**What to work on**:
Type out each entry exactly as it appears, but keep every image out.
Raw data START
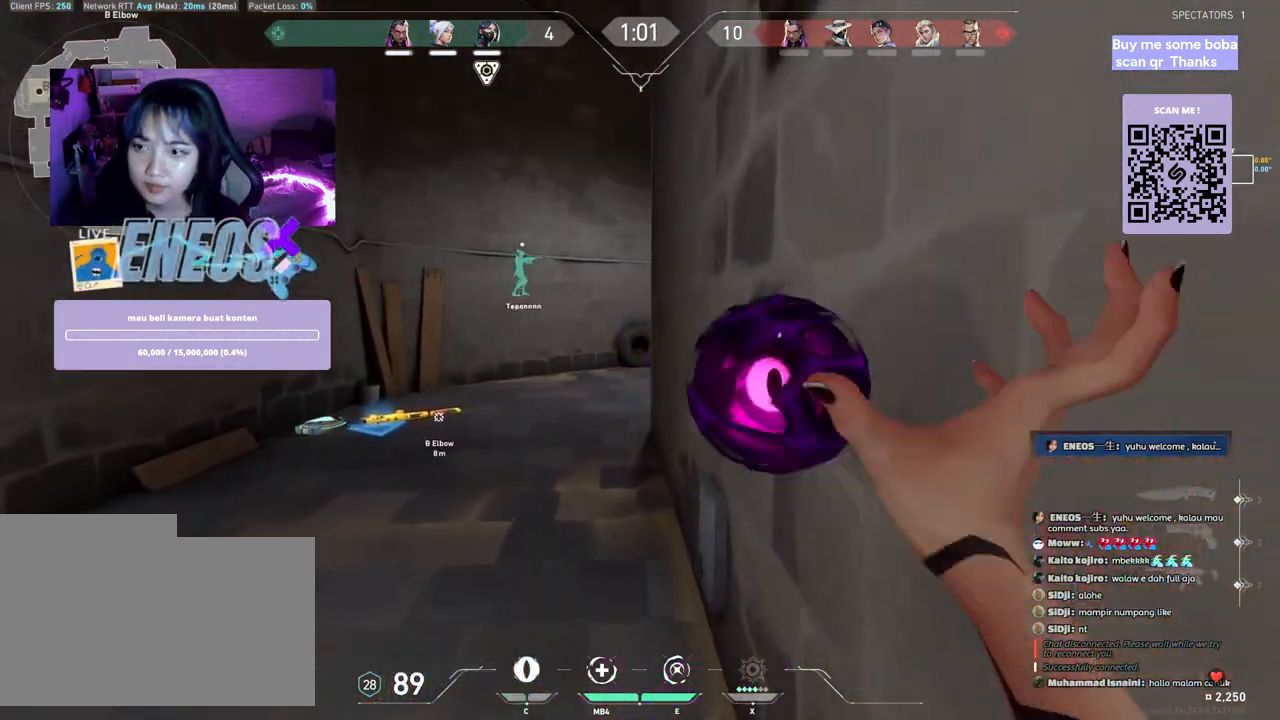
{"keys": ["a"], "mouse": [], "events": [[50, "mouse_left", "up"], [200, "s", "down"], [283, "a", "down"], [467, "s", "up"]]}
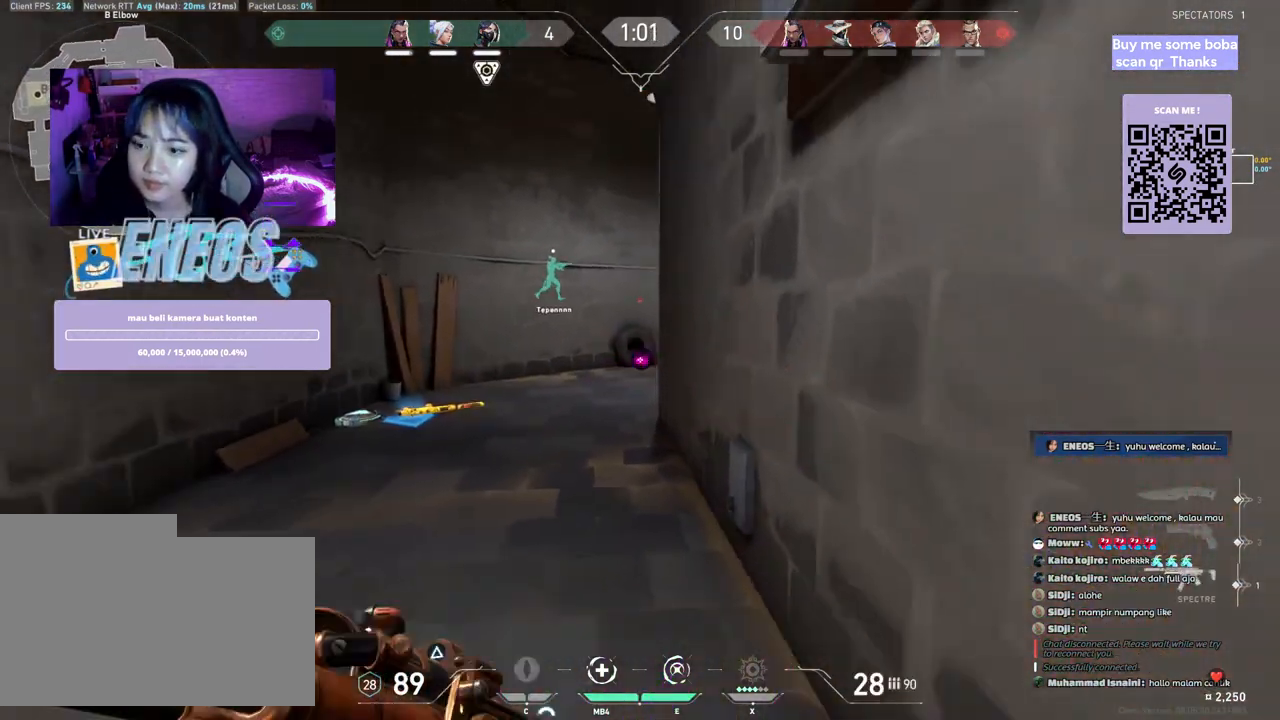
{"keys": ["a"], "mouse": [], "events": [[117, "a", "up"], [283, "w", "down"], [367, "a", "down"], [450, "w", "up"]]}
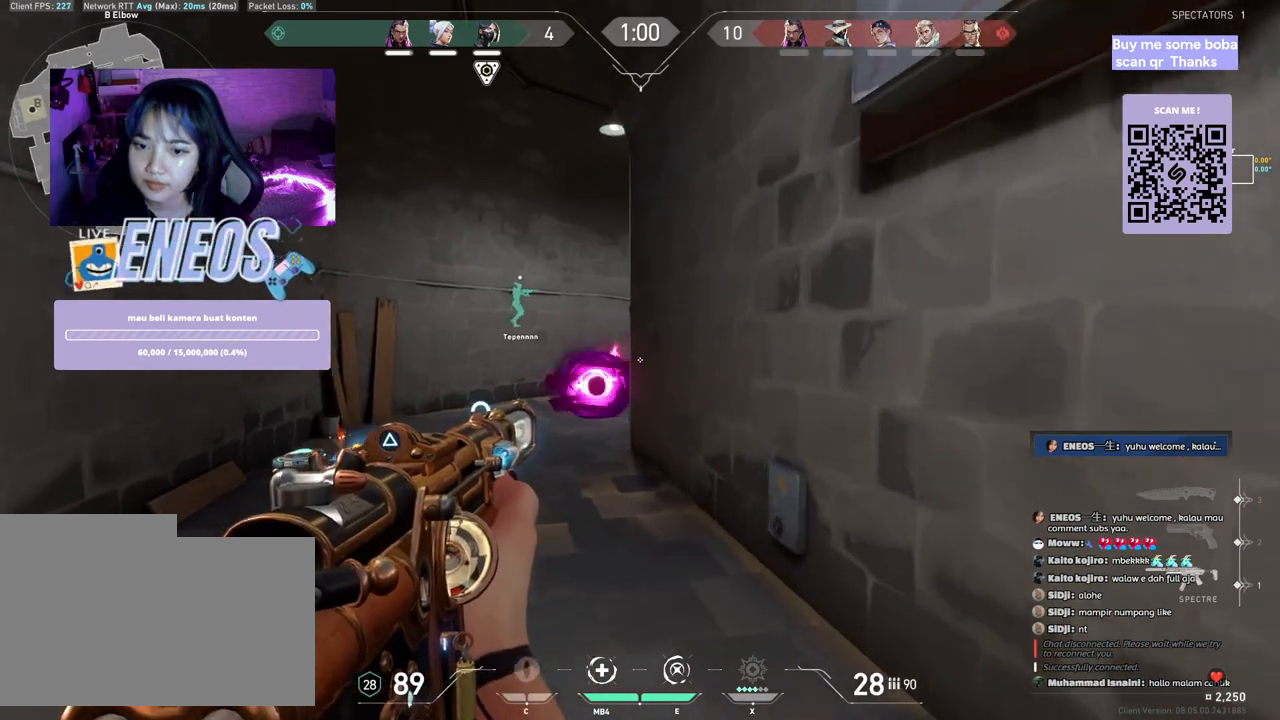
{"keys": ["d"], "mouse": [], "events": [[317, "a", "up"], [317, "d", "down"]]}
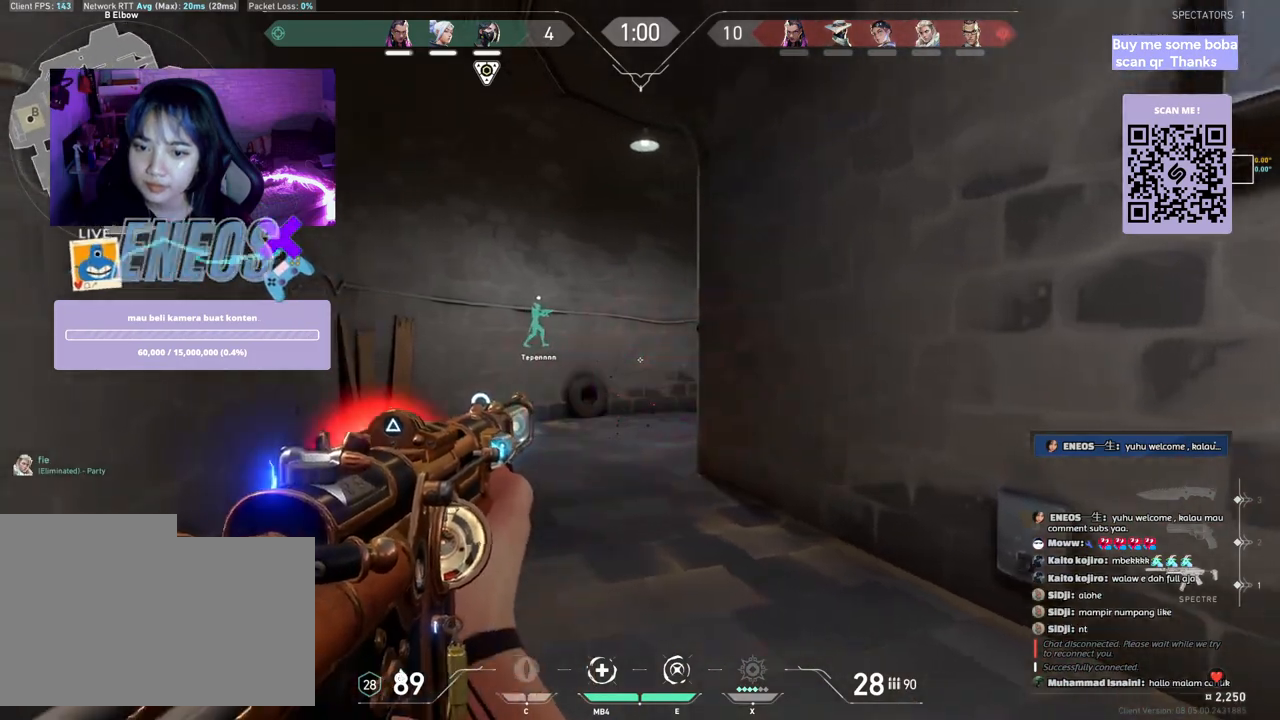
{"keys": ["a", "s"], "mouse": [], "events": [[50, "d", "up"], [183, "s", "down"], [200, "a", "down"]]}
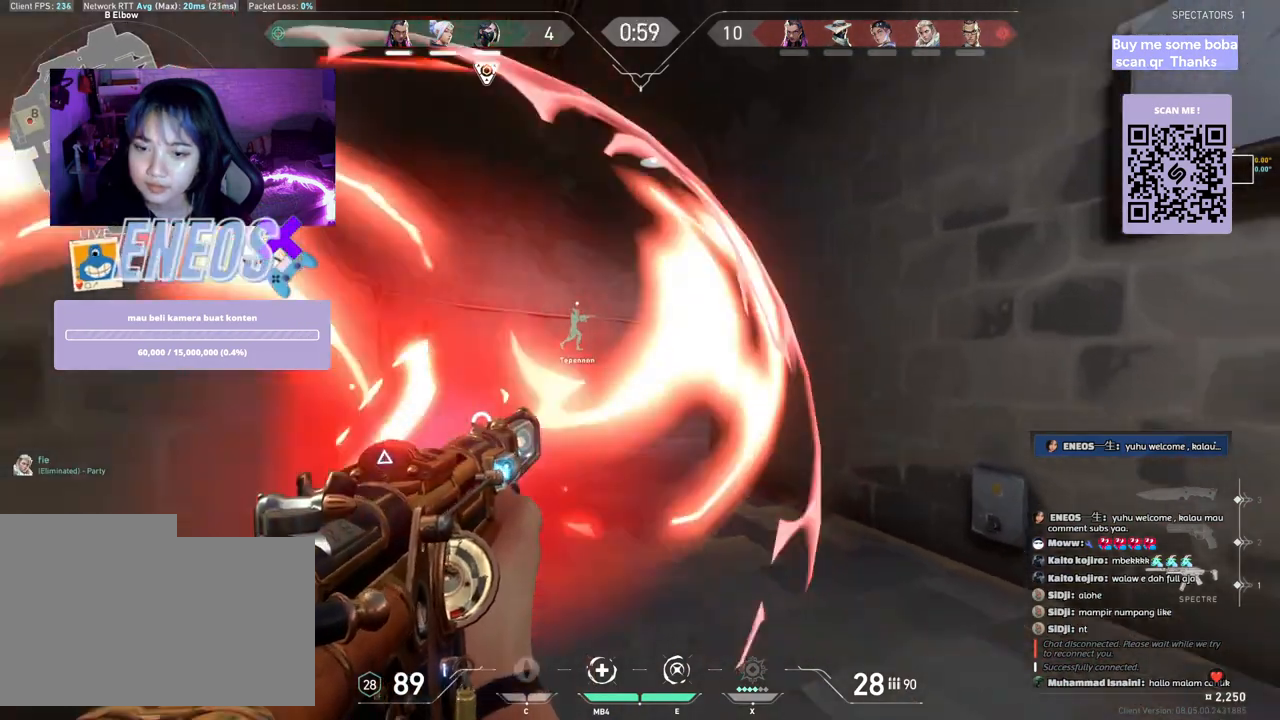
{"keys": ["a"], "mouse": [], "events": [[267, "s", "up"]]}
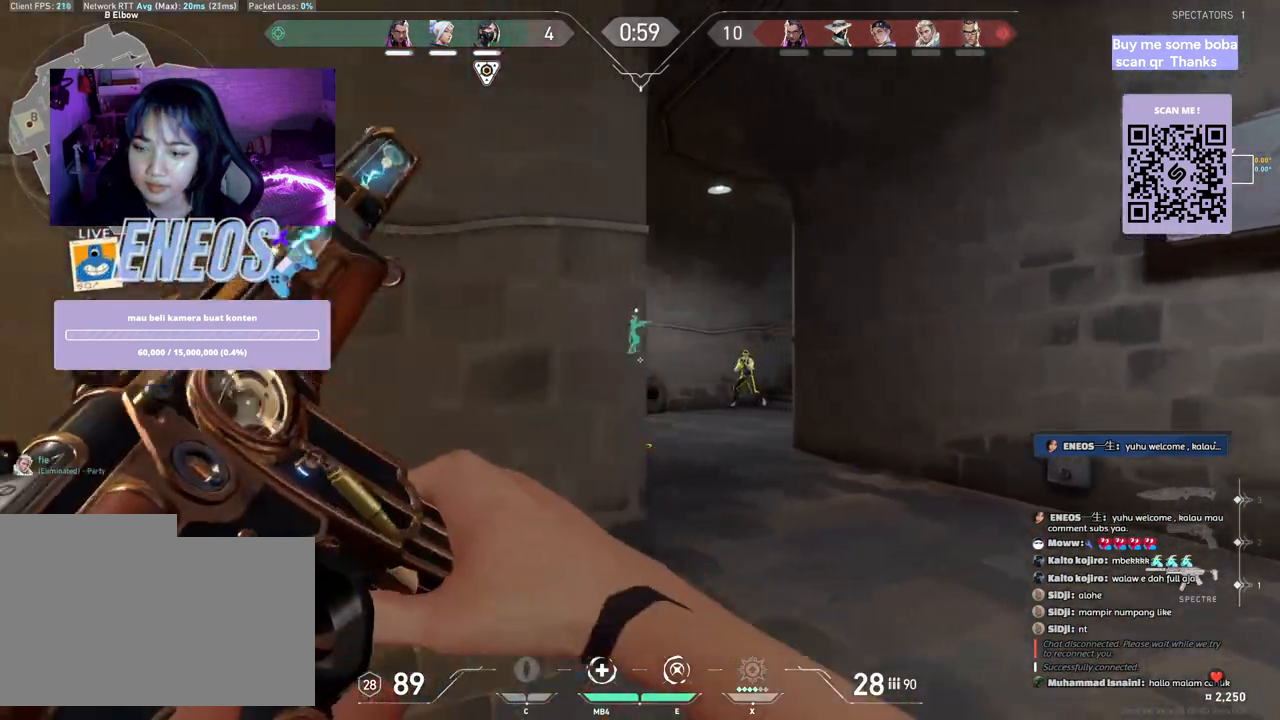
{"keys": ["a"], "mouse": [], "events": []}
Raw data END
**Completed exercise**:
{"keys": ["a"], "mouse": [], "events": [[50, "mouse_left", "up"], [200, "s", "down"], [283, "a", "down"], [467, "s", "up"]]}
{"keys": ["a"], "mouse": [], "events": [[117, "a", "up"], [283, "w", "down"], [367, "a", "down"], [450, "w", "up"]]}
{"keys": ["d"], "mouse": [], "events": [[317, "a", "up"], [317, "d", "down"]]}
{"keys": ["a", "s"], "mouse": [], "events": [[50, "d", "up"], [183, "s", "down"], [200, "a", "down"]]}
{"keys": ["a"], "mouse": [], "events": [[267, "s", "up"]]}
{"keys": ["a"], "mouse": [], "events": []}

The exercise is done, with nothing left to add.